▶ WHAT YOU ARE ASKED TO DO: Copy out the data below as written; omit any images.

━━━ DATA SHOWN ━━━

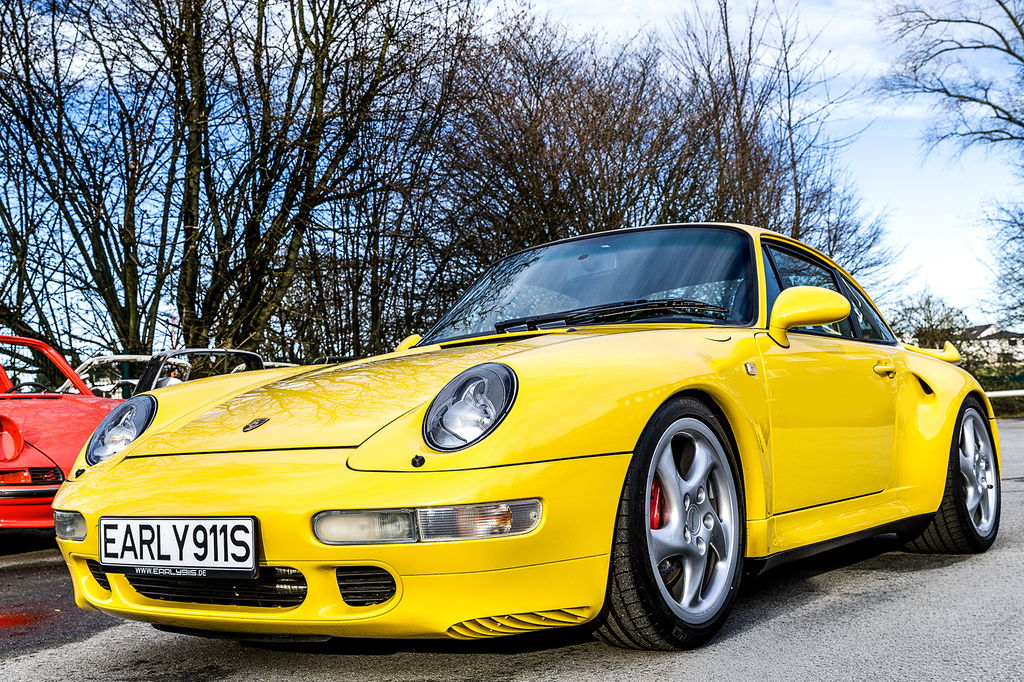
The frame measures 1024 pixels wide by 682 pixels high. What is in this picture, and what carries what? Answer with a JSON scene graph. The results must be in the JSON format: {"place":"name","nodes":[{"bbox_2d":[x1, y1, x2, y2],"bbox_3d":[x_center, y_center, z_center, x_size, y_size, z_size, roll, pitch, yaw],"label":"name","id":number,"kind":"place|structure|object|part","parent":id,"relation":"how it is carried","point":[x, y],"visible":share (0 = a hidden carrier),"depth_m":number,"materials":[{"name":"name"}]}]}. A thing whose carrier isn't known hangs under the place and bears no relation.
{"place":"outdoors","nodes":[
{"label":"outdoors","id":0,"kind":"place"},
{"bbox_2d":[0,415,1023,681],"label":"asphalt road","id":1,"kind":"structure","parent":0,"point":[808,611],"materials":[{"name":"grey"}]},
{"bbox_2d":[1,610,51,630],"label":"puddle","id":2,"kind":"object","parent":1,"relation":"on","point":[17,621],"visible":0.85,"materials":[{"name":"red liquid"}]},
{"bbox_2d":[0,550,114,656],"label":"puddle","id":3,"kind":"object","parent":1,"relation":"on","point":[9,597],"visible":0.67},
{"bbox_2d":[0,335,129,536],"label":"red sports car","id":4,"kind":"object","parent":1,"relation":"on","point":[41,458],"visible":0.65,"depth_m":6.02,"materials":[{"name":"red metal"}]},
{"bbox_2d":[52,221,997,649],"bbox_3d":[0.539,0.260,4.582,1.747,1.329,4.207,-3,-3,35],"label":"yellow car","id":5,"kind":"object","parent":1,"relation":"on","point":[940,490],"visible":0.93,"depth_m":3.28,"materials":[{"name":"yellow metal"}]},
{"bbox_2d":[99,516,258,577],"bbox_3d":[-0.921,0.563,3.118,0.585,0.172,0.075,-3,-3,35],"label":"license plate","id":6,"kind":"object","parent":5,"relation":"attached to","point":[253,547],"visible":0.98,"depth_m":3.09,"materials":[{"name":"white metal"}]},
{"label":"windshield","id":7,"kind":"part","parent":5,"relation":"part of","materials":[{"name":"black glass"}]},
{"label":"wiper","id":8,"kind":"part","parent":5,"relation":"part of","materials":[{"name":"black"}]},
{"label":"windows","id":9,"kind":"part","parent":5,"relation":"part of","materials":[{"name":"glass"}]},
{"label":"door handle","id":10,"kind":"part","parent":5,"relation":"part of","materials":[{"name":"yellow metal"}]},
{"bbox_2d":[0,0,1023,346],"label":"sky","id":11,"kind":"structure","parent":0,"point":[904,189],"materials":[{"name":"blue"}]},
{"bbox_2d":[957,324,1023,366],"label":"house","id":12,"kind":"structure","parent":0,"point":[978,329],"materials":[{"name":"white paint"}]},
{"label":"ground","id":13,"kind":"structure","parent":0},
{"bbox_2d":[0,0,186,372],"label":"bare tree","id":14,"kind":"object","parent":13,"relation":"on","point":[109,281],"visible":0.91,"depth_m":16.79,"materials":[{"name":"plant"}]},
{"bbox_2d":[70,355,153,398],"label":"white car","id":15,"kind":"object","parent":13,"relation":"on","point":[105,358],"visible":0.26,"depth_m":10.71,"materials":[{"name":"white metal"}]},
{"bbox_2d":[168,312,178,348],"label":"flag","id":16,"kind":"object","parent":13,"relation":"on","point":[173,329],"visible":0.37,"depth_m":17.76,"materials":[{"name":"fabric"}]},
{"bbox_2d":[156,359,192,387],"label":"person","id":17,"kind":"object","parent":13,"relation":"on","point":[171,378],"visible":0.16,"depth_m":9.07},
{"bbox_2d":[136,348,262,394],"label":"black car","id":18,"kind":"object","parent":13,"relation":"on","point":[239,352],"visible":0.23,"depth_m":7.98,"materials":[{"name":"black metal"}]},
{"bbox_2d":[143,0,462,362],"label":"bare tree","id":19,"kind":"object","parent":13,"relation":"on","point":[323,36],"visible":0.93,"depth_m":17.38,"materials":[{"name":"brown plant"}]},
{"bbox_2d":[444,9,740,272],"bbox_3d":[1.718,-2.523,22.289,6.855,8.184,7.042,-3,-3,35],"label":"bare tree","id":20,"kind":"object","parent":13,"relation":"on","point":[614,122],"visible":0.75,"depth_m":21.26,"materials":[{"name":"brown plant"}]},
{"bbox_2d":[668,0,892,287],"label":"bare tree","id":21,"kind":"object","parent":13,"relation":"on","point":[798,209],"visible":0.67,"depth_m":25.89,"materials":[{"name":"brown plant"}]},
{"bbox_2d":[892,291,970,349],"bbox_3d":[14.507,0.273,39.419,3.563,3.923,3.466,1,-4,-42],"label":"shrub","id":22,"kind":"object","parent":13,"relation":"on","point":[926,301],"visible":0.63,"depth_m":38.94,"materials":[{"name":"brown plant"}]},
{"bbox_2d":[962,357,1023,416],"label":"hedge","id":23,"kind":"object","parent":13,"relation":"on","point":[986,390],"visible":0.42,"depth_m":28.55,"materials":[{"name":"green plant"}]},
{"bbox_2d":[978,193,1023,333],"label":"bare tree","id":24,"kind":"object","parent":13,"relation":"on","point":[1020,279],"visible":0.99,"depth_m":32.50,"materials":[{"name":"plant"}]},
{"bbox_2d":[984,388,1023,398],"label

━━━

▶ ANSWER TO THE PROBLEM:
The frame measures 1024 pixels wide by 682 pixels high. What is in this picture, and what carries what? Answer with a JSON scene graph. The results must be in the JSON format: {"place":"name","nodes":[{"bbox_2d":[x1, y1, x2, y2],"bbox_3d":[x_center, y_center, z_center, x_size, y_size, z_size, roll, pitch, yaw],"label":"name","id":number,"kind":"place|structure|object|part","parent":id,"relation":"how it is carried","point":[x, y],"visible":share (0 = a hidden carrier),"depth_m":number,"materials":[{"name":"name"}]}]}. A thing whose carrier isn't known hangs under the place and bears no relation.
{"place":"outdoors","nodes":[
{"label":"outdoors","id":0,"kind":"place"},
{"bbox_2d":[0,415,1023,681],"label":"asphalt road","id":1,"kind":"structure","parent":0,"point":[808,611],"materials":[{"name":"grey"}]},
{"bbox_2d":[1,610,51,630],"label":"puddle","id":2,"kind":"object","parent":1,"relation":"on","point":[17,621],"visible":0.85,"materials":[{"name":"red liquid"}]},
{"bbox_2d":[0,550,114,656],"label":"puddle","id":3,"kind":"object","parent":1,"relation":"on","point":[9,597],"visible":0.67},
{"bbox_2d":[0,335,129,536],"label":"red sports car","id":4,"kind":"object","parent":1,"relation":"on","point":[41,458],"visible":0.65,"depth_m":6.02,"materials":[{"name":"red metal"}]},
{"bbox_2d":[52,221,997,649],"bbox_3d":[0.539,0.260,4.582,1.747,1.329,4.207,-3,-3,35],"label":"yellow car","id":5,"kind":"object","parent":1,"relation":"on","point":[940,490],"visible":0.93,"depth_m":3.28,"materials":[{"name":"yellow metal"}]},
{"bbox_2d":[99,516,258,577],"bbox_3d":[-0.921,0.563,3.118,0.585,0.172,0.075,-3,-3,35],"label":"license plate","id":6,"kind":"object","parent":5,"relation":"attached to","point":[253,547],"visible":0.98,"depth_m":3.09,"materials":[{"name":"white metal"}]},
{"label":"windshield","id":7,"kind":"part","parent":5,"relation":"part of","materials":[{"name":"black glass"}]},
{"label":"wiper","id":8,"kind":"part","parent":5,"relation":"part of","materials":[{"name":"black"}]},
{"label":"windows","id":9,"kind":"part","parent":5,"relation":"part of","materials":[{"name":"glass"}]},
{"label":"door handle","id":10,"kind":"part","parent":5,"relation":"part of","materials":[{"name":"yellow metal"}]},
{"bbox_2d":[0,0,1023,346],"label":"sky","id":11,"kind":"structure","parent":0,"point":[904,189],"materials":[{"name":"blue"}]},
{"bbox_2d":[957,324,1023,366],"label":"house","id":12,"kind":"structure","parent":0,"point":[978,329],"materials":[{"name":"white paint"}]},
{"label":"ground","id":13,"kind":"structure","parent":0},
{"bbox_2d":[0,0,186,372],"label":"bare tree","id":14,"kind":"object","parent":13,"relation":"on","point":[109,281],"visible":0.91,"depth_m":16.79,"materials":[{"name":"plant"}]},
{"bbox_2d":[70,355,153,398],"label":"white car","id":15,"kind":"object","parent":13,"relation":"on","point":[105,358],"visible":0.26,"depth_m":10.71,"materials":[{"name":"white metal"}]},
{"bbox_2d":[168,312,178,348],"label":"flag","id":16,"kind":"object","parent":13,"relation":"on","point":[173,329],"visible":0.37,"depth_m":17.76,"materials":[{"name":"fabric"}]},
{"bbox_2d":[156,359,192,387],"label":"person","id":17,"kind":"object","parent":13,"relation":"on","point":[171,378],"visible":0.16,"depth_m":9.07},
{"bbox_2d":[136,348,262,394],"label":"black car","id":18,"kind":"object","parent":13,"relation":"on","point":[239,352],"visible":0.23,"depth_m":7.98,"materials":[{"name":"black metal"}]},
{"bbox_2d":[143,0,462,362],"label":"bare tree","id":19,"kind":"object","parent":13,"relation":"on","point":[323,36],"visible":0.93,"depth_m":17.38,"materials":[{"name":"brown plant"}]},
{"bbox_2d":[444,9,740,272],"bbox_3d":[1.718,-2.523,22.289,6.855,8.184,7.042,-3,-3,35],"label":"bare tree","id":20,"kind":"object","parent":13,"relation":"on","point":[614,122],"visible":0.75,"depth_m":21.26,"materials":[{"name":"brown plant"}]},
{"bbox_2d":[668,0,892,287],"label":"bare tree","id":21,"kind":"object","parent":13,"relation":"on","point":[798,209],"visible":0.67,"depth_m":25.89,"materials":[{"name":"brown plant"}]},
{"bbox_2d":[892,291,970,349],"bbox_3d":[14.507,0.273,39.419,3.563,3.923,3.466,1,-4,-42],"label":"shrub","id":22,"kind":"object","parent":13,"relation":"on","point":[926,301],"visible":0.63,"depth_m":38.94,"materials":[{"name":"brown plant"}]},
{"bbox_2d":[962,357,1023,416],"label":"hedge","id":23,"kind":"object","parent":13,"relation":"on","point":[986,390],"visible":0.42,"depth_m":28.55,"materials":[{"name":"green plant"}]},
{"bbox_2d":[978,193,1023,333],"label":"bare tree","id":24,"kind":"object","parent":13,"relation":"on","point":[1020,279],"visible":0.99,"depth_m":32.50,"materials":[{"name":"plant"}]},
{"bbox_2d":[984,388,1023,398],"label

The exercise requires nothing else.